House Communications Vice Chairman Rick Allen, R-Ga., cited his Broadband Expansion and Deployment Fee Equity and Efficiency Act (HR-1975), saying it “will improve transparency in the BEAD program, allowing accountability for application fees,” which he called exorbitant in some cases. Allen noted that some of the bills the subpanel considered “implement shot clocks on state and local permitting reviews [and] cap excessive application fees.” Others would “exempt certain projects from [NEPA and NHPA] reviews, encourage federal agencies to prioritize broadband applications and provide transparency into the opaque federal permitting review process.”

House Communications Subcommittee ranking member Doris Matsui of California was among many Democrats who called out Republicans’ showcase of the largely party-affiliated set of permitting bills. “This hearing could have been a chance for real bipartisan permitting reform, modernizing outdated systems and giving local governments the resources they need,” she said. “Instead, Republicans are recycling the same broken playbook, offering the same one-sided, cookie-cutter solutions we heard last Congress.”

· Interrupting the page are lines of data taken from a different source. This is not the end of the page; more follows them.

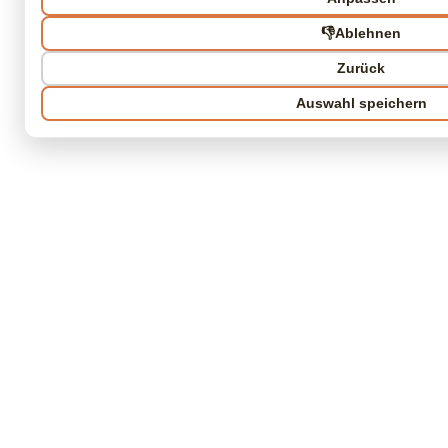
👎
Ablehnen
Zurück
Auswahl speichern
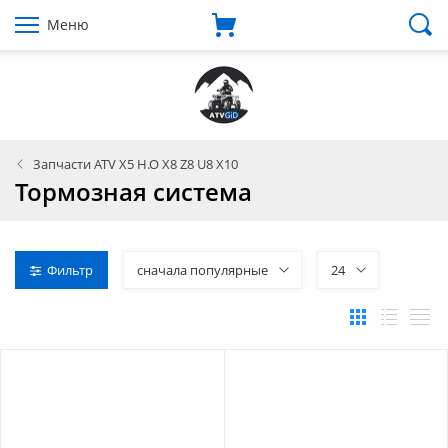
Меню
Запчасти ATV X5 H.O X8 Z8 U8 X10
Тормозная система
Фильтр
сначала популярные
24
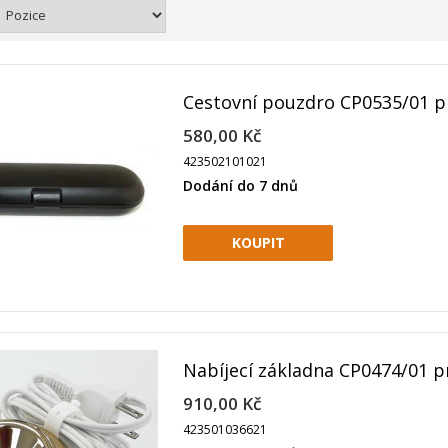
Cestovní pouzdro CP0535/01 pr
580,00 Kč
423502101021
Dodání do 7 dnů
Nabíjecí základna CP0474/01 pr
910,00 Kč
423501036621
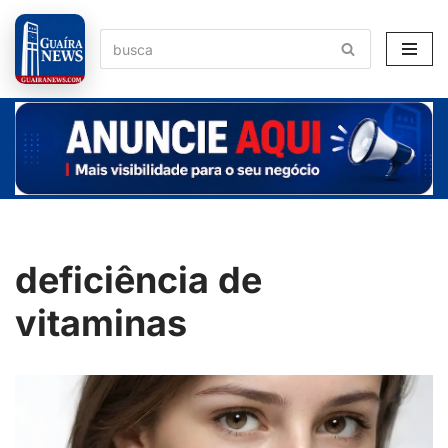
Pular
para
o
conteúdo
deficiência de
vitaminas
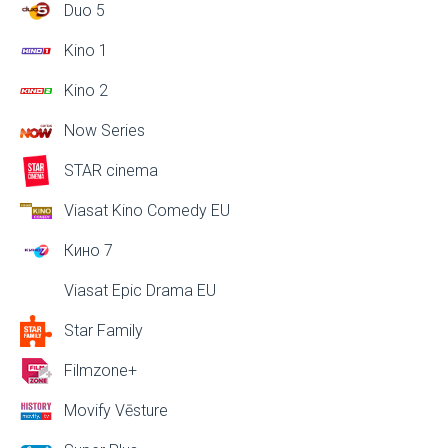
Duo 5
Kino 1
Kino 2
Now Series
STAR cinema
Viasat Kino Comedy EU
Кино 7
Viasat Epic Drama EU
Star Family
Filmzone+
Movify Vēsture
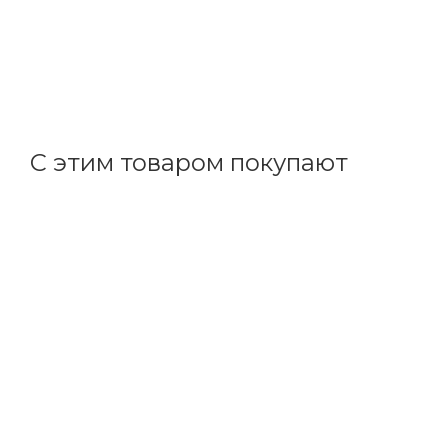
В наличии: 12
3 395
р.
/шт
3500.00
р.
цена магазина
+
169.75 бонусов
С этим товаром покупают
Код товара: 144885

“Permitting offices are often understaffed and under-resourced,” Matsui said. “Mandating arbitrary deadlines and rubber-stamp approvals doesn't fix that. It bulldozes low local expertise and safeguards. Instead, we need federal, state and local collaboration.” She did tout the Deploying Infrastructure With Greater Internet Transactions and Legacy Applications Act (HR-1665), a bill on the agenda that she leads with Rep. Kat Cammack, R-Fla. It would require the Agriculture and Interior departments to create online portals to accept and process applications for permits to build broadband on federal land.

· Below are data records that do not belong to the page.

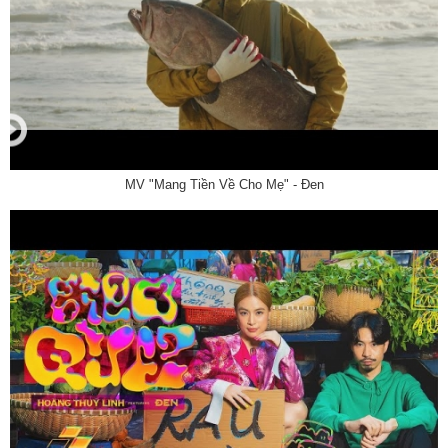
MV "Mang Tiền Về Cho Mẹ" - Đen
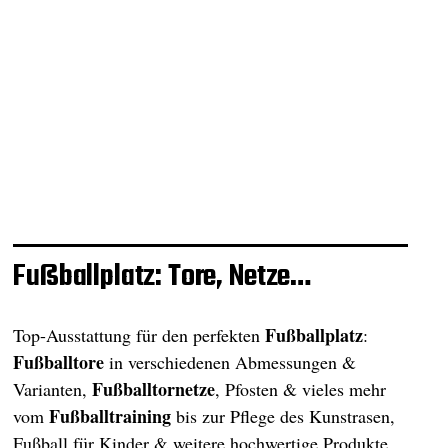
Fußballplatz: Tore, Netze…
Fußballplatz
Top-Ausstattung für den perfekten
:
Fußballtore
in verschiedenen Abmessungen &
Fußballtornetze
Varianten,
, Pfosten & vieles mehr
Fußballtraining
vom
bis zur Pflege des Kunstrasen,
Fußball für Kinder & weitere hochwertige Produkte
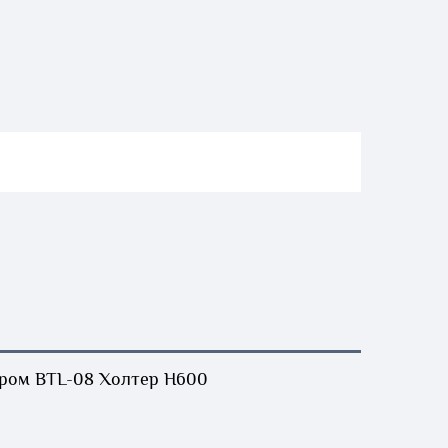
ором BTL-08 Холтер H600 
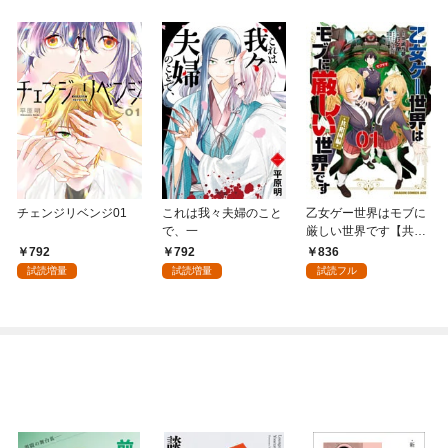
チェンジリベンジ01
これは我々夫婦のこと
乙女ゲー世界はモブに
で、一
厳しい世界です【共和
国編】 ０１
792
792
836
試読増量
試読増量
試読フル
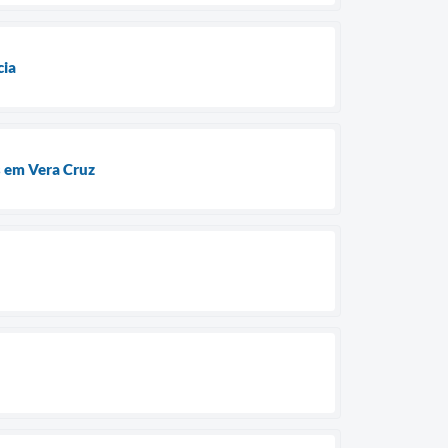
cia
s em Vera Cruz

Matsui and senior House Commerce Committee member Yvette Clarke, D-N.Y., criticized the Trump administration for delaying distributing IIJA broadband funding, including via NTIA’s June 6 policy restructuring notice for the BEAD program (see 2506060052). “This is the money that Congress wrote into law for our constituents to make sure they have the broadband access they need, but the Trump administration is choosing to deliberately delay and undermine [BEAD], which would otherwise be putting shovels in the ground right now,” Clarke said. “It's a betrayal to our communities and our states who have been counting on the BEAD funding we promised them.”

Clarke did praise the “handful of bipartisan bills” on House Communications’ agenda, saying “Democrats are eager to work together with our Republican colleagues on bills to address these and other real shortcomings. Unfortunately, the vast majority of the bills do not address the most pressing barriers to infrastructure deployment. Many of them are just politics dressed up as policy, [while] others would needlessly and wrongly undermine local, state and tribal governments.”

Wireless Infrastructure Association CEO Patrick Halley, USTelecom CEO Jonathan Spalter and Staci Pies, Incompas' senior vice president of government affairs and policy, all praised the permitting bills on House Communications’ agenda during the hearing. Halley didn’t mention any by name but did highlight the Hudson-led Speed for BEAD Act (HR-1870), which would eliminate many of the rules in NTIA’s original notice of funding opportunity for the BEAD program that Republicans objected to, including “diversity, equity and inclusion,” labor, climate change and data cap ban requirements (see 2503050067).

Spalter cited the Broadband and Telecommunications Rail Act, the Barriers and Regulatory Obstacles Avoids Deployment of Broadband Access and Needs Deregulatory Leadership Act (HR-278) and the Streamlining Permitting to Enable Efficient Deployment for Broadband Infrastructure Act (HR-5264). Pies also praised the Broadband and Telecommunications Rail Act and the Broadband Incentives for Communities Act (HR-2975). Drew Garner, the Benton Institute for Broadband & Society's director of policy engagement, urged lawmakers to strengthen BEAD as it considers permitting legislation.